Jüngere Generation sorgt sich um Klimawandel
Im Falle der neuen Insel behaupten beide konkurrierenden Stämme, deren Vorfahren hätten das Festland als Erste besiedelt. Zusätzlich ist das Eiland gegenüber der Küste auch ein Streitthema zwischen der älteren und jüngeren Generation. Die Vereinigung Kikiri Local Marine Management Area (KLMMA), in der junge Menschen sich um den nachhaltigen Umgang mit dem Meer engagieren, sieht die Insel als zukünftige Attraktion für den Ökotourismus.

Die Aktivisten haben begonnen, Mangroven um die Landmasse zu pflanzen, um umliegende Feuchtgebiete und Ökosysteme zu schützen. Ein Vorhaben, das die Stammesführer gestoppt haben. Der Koordinator des Projektes Elijah Yapuri klagt im "Guardian": "Die ältere Generation wird die Auswirkungen des Klimawandels nicht mehr spüren." Dabei machen sich diese bereits deutlich bemerkbar.

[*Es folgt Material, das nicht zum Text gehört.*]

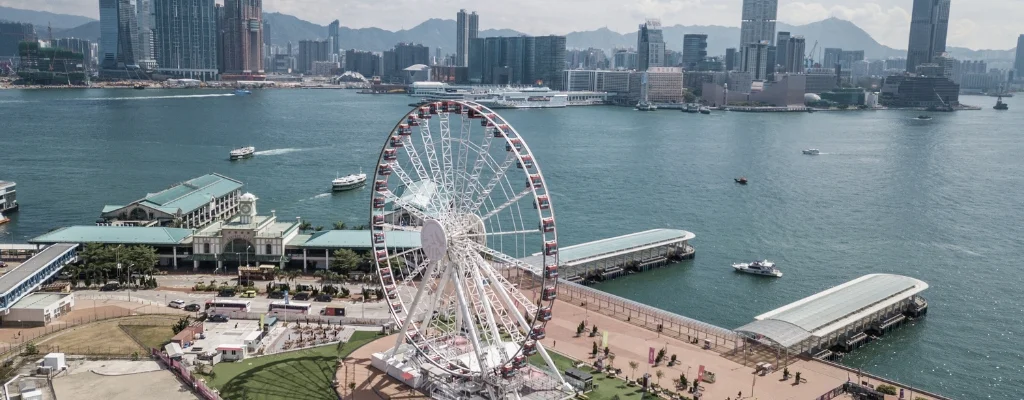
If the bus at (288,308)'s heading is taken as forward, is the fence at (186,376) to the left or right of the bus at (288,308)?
on its left

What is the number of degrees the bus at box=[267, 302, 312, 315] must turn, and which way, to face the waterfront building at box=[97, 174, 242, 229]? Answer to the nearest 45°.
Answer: approximately 45° to its right

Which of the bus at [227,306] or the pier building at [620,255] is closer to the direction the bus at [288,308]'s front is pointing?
the pier building

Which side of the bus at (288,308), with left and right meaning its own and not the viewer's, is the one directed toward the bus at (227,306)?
front

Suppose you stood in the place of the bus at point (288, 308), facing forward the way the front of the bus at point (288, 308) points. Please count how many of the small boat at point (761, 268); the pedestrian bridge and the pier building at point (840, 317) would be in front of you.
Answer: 1
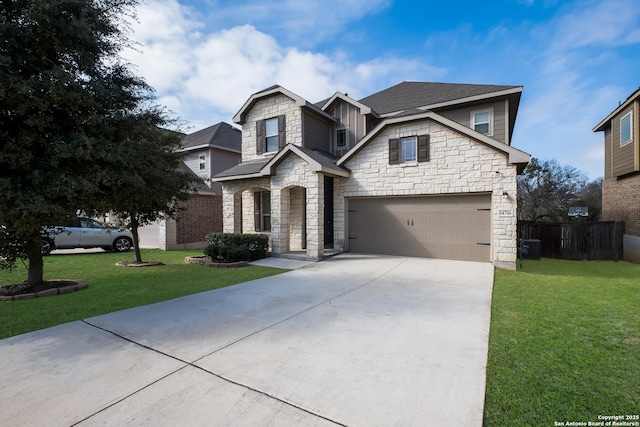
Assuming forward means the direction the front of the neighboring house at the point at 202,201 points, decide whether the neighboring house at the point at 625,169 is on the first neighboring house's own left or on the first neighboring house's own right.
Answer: on the first neighboring house's own left

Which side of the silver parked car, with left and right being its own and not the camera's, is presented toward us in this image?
right

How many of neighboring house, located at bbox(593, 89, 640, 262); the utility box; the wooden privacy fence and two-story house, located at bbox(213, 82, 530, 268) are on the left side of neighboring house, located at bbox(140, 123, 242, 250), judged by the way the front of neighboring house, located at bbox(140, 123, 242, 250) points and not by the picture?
4

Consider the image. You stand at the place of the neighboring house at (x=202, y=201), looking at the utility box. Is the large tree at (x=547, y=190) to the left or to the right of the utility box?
left

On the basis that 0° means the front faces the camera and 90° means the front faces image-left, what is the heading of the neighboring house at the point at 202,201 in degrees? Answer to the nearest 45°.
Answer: approximately 45°

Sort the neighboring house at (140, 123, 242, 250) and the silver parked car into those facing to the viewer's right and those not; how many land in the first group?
1

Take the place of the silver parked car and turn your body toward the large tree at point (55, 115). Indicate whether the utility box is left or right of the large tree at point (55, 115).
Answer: left

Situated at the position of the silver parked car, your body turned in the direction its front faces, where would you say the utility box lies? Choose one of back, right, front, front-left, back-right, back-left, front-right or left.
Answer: front-right

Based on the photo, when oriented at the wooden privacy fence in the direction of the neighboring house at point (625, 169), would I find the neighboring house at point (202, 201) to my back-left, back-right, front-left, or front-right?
back-left

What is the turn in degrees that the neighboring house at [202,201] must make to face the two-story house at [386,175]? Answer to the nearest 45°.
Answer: approximately 90° to its left

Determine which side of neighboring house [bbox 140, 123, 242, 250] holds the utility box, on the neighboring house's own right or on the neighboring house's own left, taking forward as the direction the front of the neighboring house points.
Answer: on the neighboring house's own left

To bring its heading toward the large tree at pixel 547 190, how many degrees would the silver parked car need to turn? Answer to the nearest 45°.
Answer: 0° — it already faces it
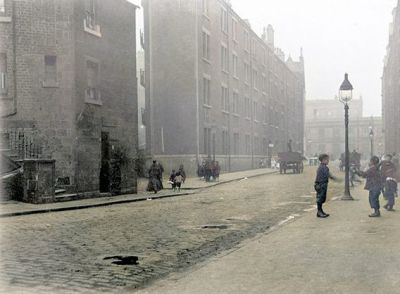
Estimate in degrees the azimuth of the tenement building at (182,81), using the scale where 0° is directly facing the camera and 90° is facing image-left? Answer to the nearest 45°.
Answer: approximately 315°

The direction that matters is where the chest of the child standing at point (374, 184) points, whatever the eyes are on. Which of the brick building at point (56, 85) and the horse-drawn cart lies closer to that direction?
the brick building

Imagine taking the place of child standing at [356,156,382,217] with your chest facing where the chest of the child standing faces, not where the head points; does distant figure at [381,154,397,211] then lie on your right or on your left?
on your right

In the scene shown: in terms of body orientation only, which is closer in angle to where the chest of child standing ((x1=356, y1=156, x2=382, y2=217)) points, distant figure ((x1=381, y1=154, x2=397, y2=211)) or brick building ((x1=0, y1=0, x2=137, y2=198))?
the brick building

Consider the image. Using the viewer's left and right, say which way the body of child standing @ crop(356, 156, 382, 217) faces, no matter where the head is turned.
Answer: facing to the left of the viewer

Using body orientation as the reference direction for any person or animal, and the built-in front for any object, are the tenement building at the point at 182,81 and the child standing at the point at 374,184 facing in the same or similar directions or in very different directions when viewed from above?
very different directions

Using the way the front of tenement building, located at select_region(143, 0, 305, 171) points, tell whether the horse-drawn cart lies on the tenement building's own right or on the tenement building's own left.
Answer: on the tenement building's own left

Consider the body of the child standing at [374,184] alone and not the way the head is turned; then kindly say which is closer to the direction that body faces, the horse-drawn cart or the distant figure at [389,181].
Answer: the horse-drawn cart

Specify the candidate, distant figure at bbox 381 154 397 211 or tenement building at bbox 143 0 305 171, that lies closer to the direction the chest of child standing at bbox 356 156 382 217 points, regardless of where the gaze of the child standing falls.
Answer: the tenement building

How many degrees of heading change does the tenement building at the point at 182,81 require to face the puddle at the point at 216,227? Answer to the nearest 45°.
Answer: approximately 45° to its right

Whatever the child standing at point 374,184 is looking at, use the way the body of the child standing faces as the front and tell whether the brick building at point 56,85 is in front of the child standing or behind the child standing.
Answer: in front

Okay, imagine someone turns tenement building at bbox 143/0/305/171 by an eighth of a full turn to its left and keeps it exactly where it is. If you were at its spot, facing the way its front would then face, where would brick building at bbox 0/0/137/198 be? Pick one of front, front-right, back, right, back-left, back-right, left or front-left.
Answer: right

Klimawandel sorgt für mehr Naturkatastrophen
"Wir beobachten, dass die Korallen sterben begannen und die Fischpopulation abnehmen", erzählt Fischer Seboda. Da das Wasser in Küstennähe mittlerweile zu warm für die Tiere ist, müssen die Fischer teilweise meilenweit aufs Meer hinausfahren, um genug Fisch zu fangen. Sorge um die Nahrungsgrundlage treibt die Fischer um.
Immer wieder treffen Zyklone den Pazifik-Staat. Besonders verheerende Folgen zog der Wirbelsturm "Guba" 2007 nach sich. Ganze Dörfer wurden komplett zerstört, in der Provinz Oro verloren knapp 200 Menschen ihr Leben.

In Folge des steigenden Meeresspiegels stehen andere Ortschaften regelmäßig unter Wasser. Dort, wo einst Häuser standen, befinden sich nun Sümpfe und Mangroven. Die Einwohner versuchen, sich der Flut anzupassen. Häuser müssen auf Stelzen gebaut werden. Ihre Heimat zu verlassen, kommt für Viele nicht in Frage. "Wir haben keine andere Wahl, als uns daran zu gewöhnen", sagt eine Dorfbewohnerin dem "Guardian".